Los investigadores buscan determinar si el vehículo pudo haber sido utilizado para facilitar el traslado de Nahuá o colaborar en la fuga del padre. Aunque por el momento no se han confirmado responsabilidades penales concretas contra terceros, la hipótesis de una posible red de apoyo es una de las líneas más sensibles de la causa.
La situación se agrava por la condición migratoria del principal sospechoso. Josías sería un ciudadano brasileño sin documentación regular en Argentina, lo que refuerza la teoría de una eventual huida internacional.
La principal preocupación de los investigadores es que el hombre intente cruzar hacia Brasil con el niño, aprovechando pasos fronterizos ilegales o zonas de escaso control a través del río Uruguay.
Aunque las normativas migratorias exigen documentación específica y autorización parental para trasladar menores de edad de manera formal, las autoridades consideran posible un cruce clandestino mediante embarcaciones precarias o caminos alternativos utilizados habitualmente para el contrabando o evasión de controles.
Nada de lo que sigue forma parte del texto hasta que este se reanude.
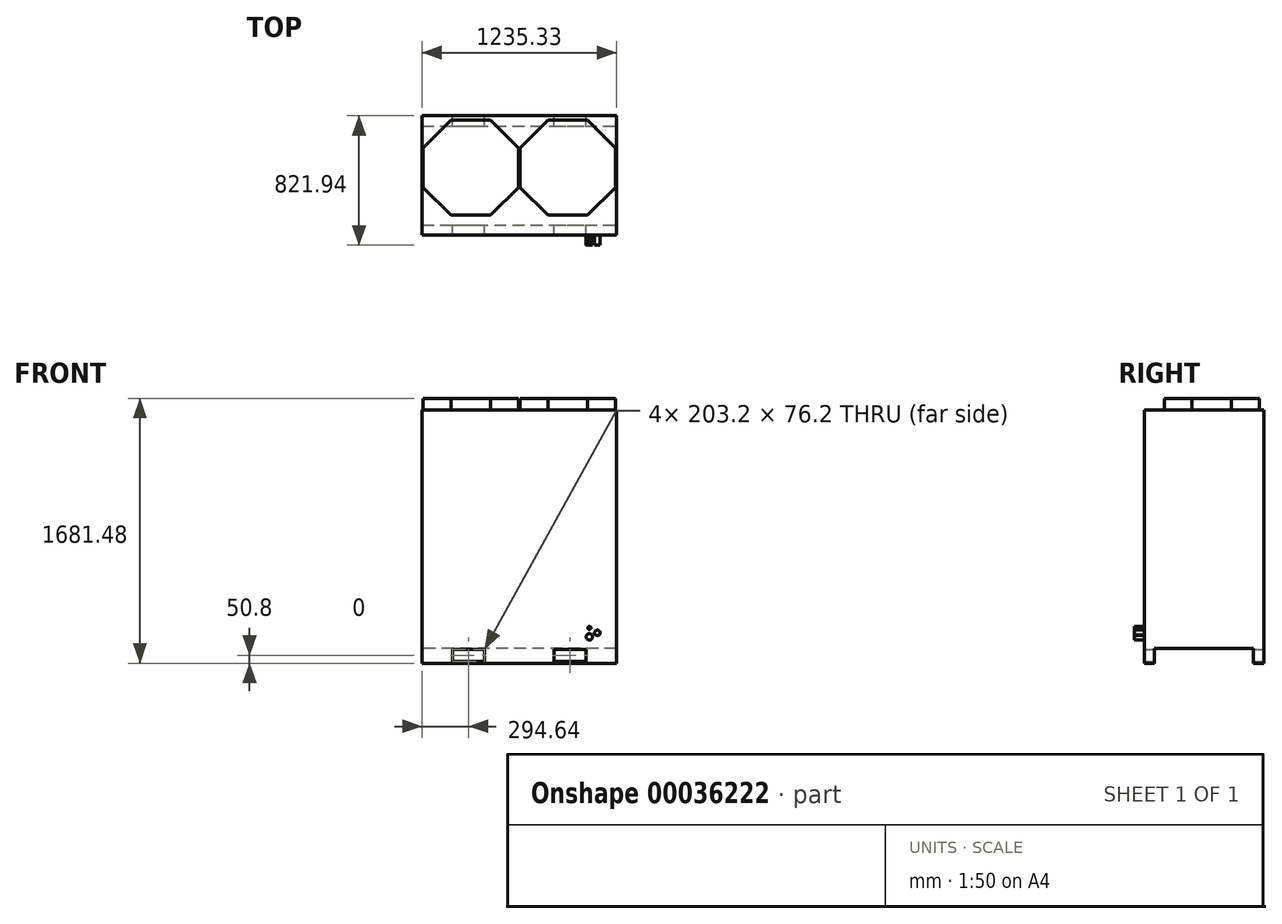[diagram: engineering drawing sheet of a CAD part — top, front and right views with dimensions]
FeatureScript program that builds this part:
annotation { "Feature Type Name" : "Feature", "Feature Type Description" : "" }
export const myFeature = defineFeature(function(context is Context, id is Id, definition is map)
    precondition{}
    {
        {
            var Q0;
            Q0=qCreatedBy(makeId("Front.planeOp"),FACE);
            var sketch = newSketch(context, id + "F0", { "sketchPlane" : qUnion([Q0])});
            skLineSegment(sketch, "E0.bottom", {"start": v(0, 0) * mm, "end": v(1235.33, 0) * mm});
            skLineSegment(sketch, "E0.top", {"start": v(0, 1610.36) * mm, "end": v(1235.33, 1610.36) * mm});
            skLineSegment(sketch, "E0.left", {"start": v(0, 0) * mm, "end": v(0, 1610.36) * mm});
            skLineSegment(sketch, "E0.right", {"start": v(1235.33, 0) * mm, "end": v(1235.33, 1610.36) * mm});
            skLineSegment(sketch, "E1.bottom", {"start": v(193.04, 88.9) * mm, "end": v(396.24, 88.9) * mm});
            skLineSegment(sketch, "E1.top", {"start": v(193.04, 12.7) * mm, "end": v(396.24, 12.7) * mm});
            skLineSegment(sketch, "E1.left", {"start": v(193.04, 88.9) * mm, "end": v(193.04, 12.7) * mm});
            skLineSegment(sketch, "E1.right", {"start": v(396.24, 88.9) * mm, "end": v(396.24, 12.7) * mm});
            skLineSegment(sketch, "E2.bottom", {"start": v(839.09, 88.9) * mm, "end": v(1042.29, 88.9) * mm});
            skLineSegment(sketch, "E2.top", {"start": v(839.09, 12.7) * mm, "end": v(1042.29, 12.7) * mm});
            skLineSegment(sketch, "E2.left", {"start": v(839.09, 88.9) * mm, "end": v(839.09, 12.7) * mm});
            skLineSegment(sketch, "E2.right", {"start": v(1042.29, 88.9) * mm, "end": v(1042.29, 12.7) * mm});
            skSolve(sketch);
        }
        {
            var Q0;
            Q0=qSketchRegion(id+"F0",true);
            extrude(context, id + "F1", {"entities" : qUnion([Q0]), "depth" : 758.44 * mm});
        }
        {
            var Q0;
            Q0=makeQuery(id+"F1.opExtrude","SWEPT_FACE",FACE,{"disambiguationData":[OSD([sQuery(id+"F0.wireOp",EDGE,"E0.left")])]});
            var sketch = newSketch(context, id + "F2", { "sketchPlane" : qUnion([Q0])});
            skLineSegment(sketch, "E3.bottom", {"start": v(64.77, -107.44) * mm, "end": v(693.67, -107.44) * mm});
            skLineSegment(sketch, "E3.top", {"start": v(64.77, 95.76) * mm, "end": v(693.67, 95.76) * mm});
            skLineSegment(sketch, "E3.left", {"start": v(64.77, -107.44) * mm, "end": v(64.77, 95.76) * mm});
            skLineSegment(sketch, "E3.right", {"start": v(693.67, -107.44) * mm, "end": v(693.67, 95.76) * mm});
            skSolve(sketch);
        }
        {
            var Q0;
            Q0=qSketchRegion(id+"F2",true);
            extrude(context, id + "F3", {"entities" : qUnion([Q0]), "operationType" : NewBodyOperationType.REMOVE, "endBound" : BoundingType.THROUGH_ALL, "oppositeDirection" : true, "depth" : 25.4 * mm});
        }
        {
            var Q0;
            Q0=makeQuery(id+"F1.opExtrude","SWEPT_FACE",FACE,{"disambiguationData":[OSD([sQuery(id+"F0.wireOp",EDGE,"E0.top")])]});
            var sketch = newSketch(context, id + "F4", { "sketchPlane" : qUnion([Q0])});
            skCircle(sketch, "E4.cCircle", {"center": v(309.88, -330.2) * mm, "radius": 302.26 * mm, "construction": true});
            skLineSegment(sketch, "E4.0", {"start": v(612.14, -455.4) * mm, "end": v(435.08, -632.46) * mm});
            skLineSegment(sketch, "E4.1", {"start": v(435.08, -632.46) * mm, "end": v(184.68, -632.46) * mm});
            skLineSegment(sketch, "E4.2", {"start": v(184.68, -632.46) * mm, "end": v(7.62, -455.4) * mm});
            skLineSegment(sketch, "E4.3", {"start": v(7.62, -455.4) * mm, "end": v(7.62, -205) * mm});
            skLineSegment(sketch, "E4.4", {"start": v(7.62, -205) * mm, "end": v(184.68, -27.94) * mm});
            skLineSegment(sketch, "E4.5", {"start": v(184.68, -27.94) * mm, "end": v(435.08, -27.94) * mm});
            skLineSegment(sketch, "E4.6", {"start": v(435.08, -27.94) * mm, "end": v(612.14, -205) * mm});
            skLineSegment(sketch, "E4.7", {"start": v(612.14, -205) * mm, "end": v(612.14, -455.4) * mm});
            skPoint(sketch, "E4.0.midPoint", {"position": v(523.61, -543.93) * mm});
            skCircle(sketch, "E5.cCircle", {"center": v(925.45, -330.2) * mm, "radius": 302.26 * mm, "construction": true});
            skLineSegment(sketch, "E5.0", {"start": v(1227.7, -455.4) * mm, "end": v(1050.65, -632.46) * mm});
            skLineSegment(sketch, "E5.1", {"start": v(1050.65, -632.46) * mm, "end": v(800.25, -632.46) * mm});
            skLineSegment(sketch, "E5.2", {"start": v(800.25, -632.46) * mm, "end": v(623.19, -455.4) * mm});
            skLineSegment(sketch, "E5.3", {"start": v(623.19, -455.4) * mm, "end": v(623.19, -205) * mm});
            skLineSegment(sketch, "E5.4", {"start": v(623.19, -205) * mm, "end": v(800.25, -27.94) * mm});
            skLineSegment(sketch, "E5.5", {"start": v(800.25, -27.94) * mm, "end": v(1050.65, -27.94) * mm});
            skLineSegment(sketch, "E5.6", {"start": v(1050.65, -27.94) * mm, "end": v(1227.7, -205) * mm});
            skLineSegment(sketch, "E5.7", {"start": v(1227.7, -205) * mm, "end": v(1227.7, -455.4) * mm});
            skPoint(sketch, "E5.0.midPoint", {"position": v(1139.18, -543.93) * mm});
            skSolve(sketch);
        }
        {
            var Q0;
            Q0=qSketchRegion(id+"F4",true);
            extrude(context, id + "F5", {"entities" : qUnion([Q0]), "operationType" : NewBodyOperationType.ADD, "depth" : 71.12 * mm});
        }
        {
            var Q0;
            Q0=makeQuery(id+"F1.opExtrude","CAP_FACE",FACE,{"disambiguationData":[OSD([sQuery(id+"F0.wireOp",EDGE,"E0.bottom"),sQuery(id+"F0.wireOp",EDGE,"E0.top"),sQuery(id+"F0.wireOp",EDGE,"E0.left"),sQuery(id+"F0.wireOp",EDGE,"E0.right"),sQuery(id+"F0.wireOp",EDGE,"E1.bottom"),sQuery(id+"F0.wireOp",EDGE,"E1.top"),sQuery(id+"F0.wireOp",EDGE,"E1.left"),sQuery(id+"F0.wireOp",EDGE,"E1.right"),sQuery(id+"F0.wireOp",EDGE,"E2.bottom"),sQuery(id+"F0.wireOp",EDGE,"E2.top"),sQuery(id+"F0.wireOp",EDGE,"E2.left"),sQuery(id+"F0.wireOp",EDGE,"E2.right")])],"isStart":false});
            var sketch = newSketch(context, id + "F6", { "sketchPlane" : qUnion([Q0])});
            skCircle(sketch, "E6", {"center": v(1063, 224.8) * mm, "radius": 9.53 * mm});
            skCircle(sketch, "E7", {"center": v(1113.8, 193.04) * mm, "radius": 17.46 * mm});
            skCircle(sketch, "E8", {"center": v(1063, 167.64) * mm, "radius": 20.64 * mm});
            skSolve(sketch);
        }
        {
            var Q0;
            Q0 = qSketchRegion(id + "F6", true);
            extrude(context, id + "F7", {"entities" : qUnion([Q0]), "operationType" : NewBodyOperationType.ADD, "depth" : 63.5 * mm});
        }
    });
Esta hipótesis transformó el operativo en una búsqueda binacional, con participación de distintas fuerzas federales y organismos especializados en localización de menores.
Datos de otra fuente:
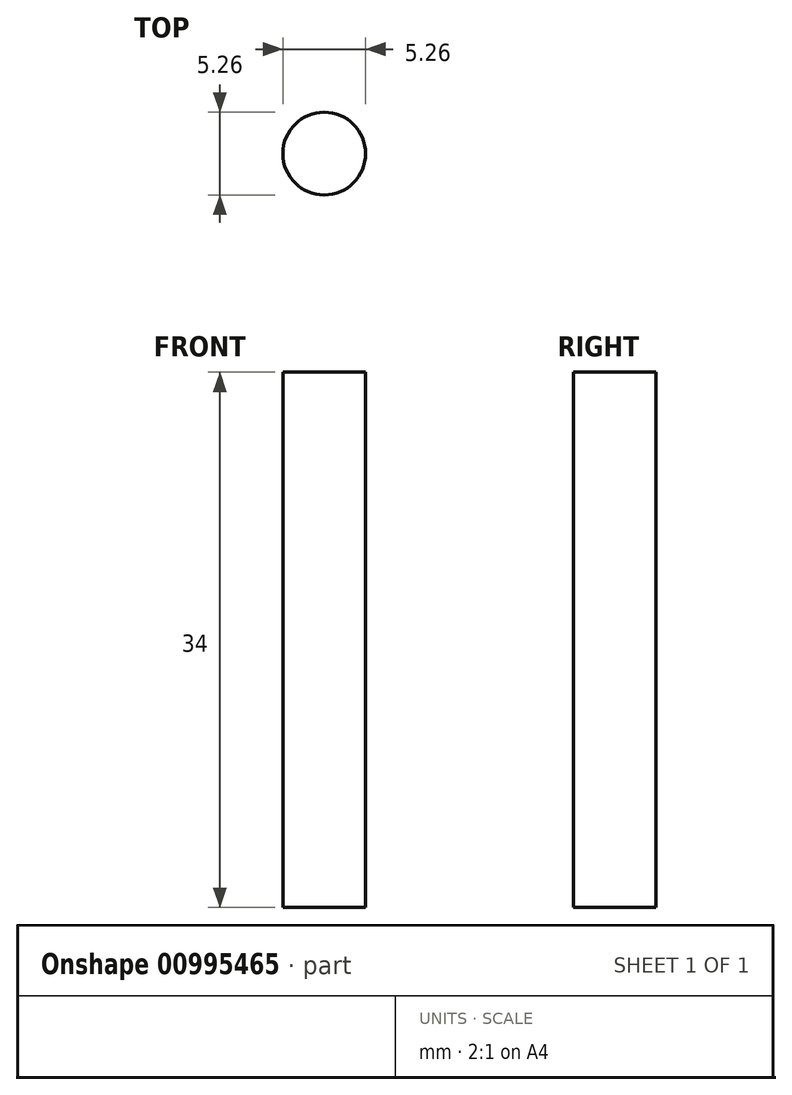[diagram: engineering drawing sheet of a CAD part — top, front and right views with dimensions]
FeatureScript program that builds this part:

El Alerta Sofía fue activado como herramienta prioritaria para multiplicar la difusión del rostro y características del niño en todo el país. Este sistema de emergencia, diseñado para desapariciones de alto riesgo, busca movilizar a la sociedad y acelerar la recolección de datos que puedan resultar clave.
La comunidad de Esquina vive horas de enorme tensión, mientras vecinos, familiares y organizaciones sociales se suman a campañas de difusión masiva en redes sociales y medios locales.
Las comparaciones con el caso Loan resultan inevitables, no solo por tratarse nuevamente de Corrientes y de un menor desaparecido, sino también por las críticas dirigidas a la reacción inicial del sistema de búsqueda.
En ambos casos, la percepción de demoras, errores de coordinación y fallas en los primeros procedimientos alimentó una creciente desconfianza pública.
Mientras tanto, Mariana, madre del pequeño, permanece en una situación devastadora. Además de enfrentar la desaparición de su hijo, atraviesa el drama paralelo del estado crítico de su pareja tras el ataque armado.
El expediente judicial combina así múltiples dimensiones: tentativa de homicidio, privación ilegítima de la libertad, posible sustracción internacional de menores y eventuales encubrimientos.
Los próximos movimientos judiciales serán determinantes para establecer si Josías actuó solo o contó con asistencia logística para concretar su fuga.
Cada hora que pasa aumenta la presión sobre las fuerzas de seguridad, en un contexto donde la opinión pública sigue con extrema atención cada novedad.
La prioridad absoluta sigue siendo localizar con vida a Nahuá Riquelme y garantizar su restitución segura.
El caso se convirtió rápidamente en uno de los episodios policiales más alarmantes del año en Argentina, no solo por la violencia inicial, sino por las ramificaciones que podrían extenderse hacia estructuras de colaboración más complejas.
Corrientes vuelve así a enfrentar una pesadilla que remueve heridas recientes, mientras una familia lucha contra el tiempo y la incertidumbre más devastadora: no saber dónde está un niño de seis años.